Objective - Copy everything from the line containing "order: Passeriformes" down through the end of the records, keeping each line word for word, and omit the pictures from your copy.

Supplied data -
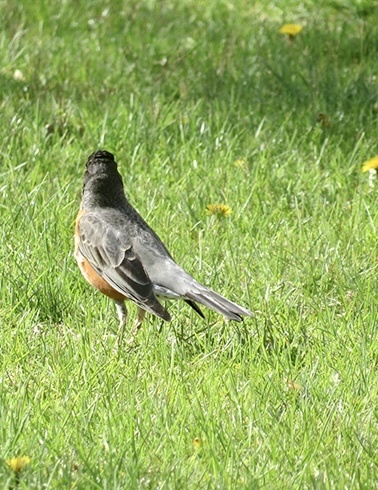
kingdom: Animalia
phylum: Chordata
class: Aves
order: Passeriformes
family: Turdidae
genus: Turdus
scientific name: Turdus migratorius
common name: American robin
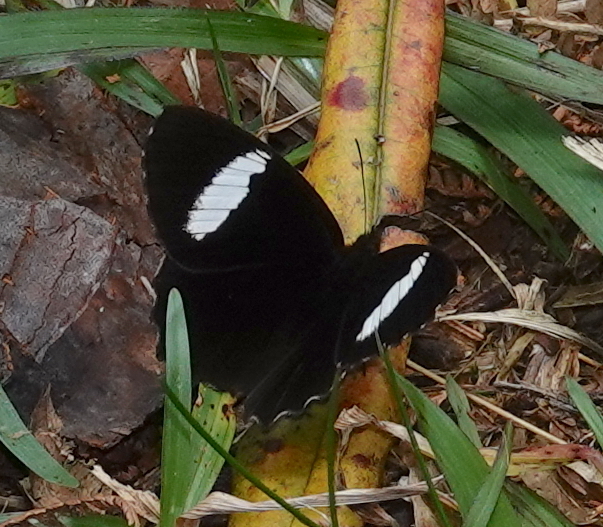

Output of the exercise -
order: Passeriformes
family: Turdidae
genus: Turdus
scientific name: Turdus migratorius
common name: American robin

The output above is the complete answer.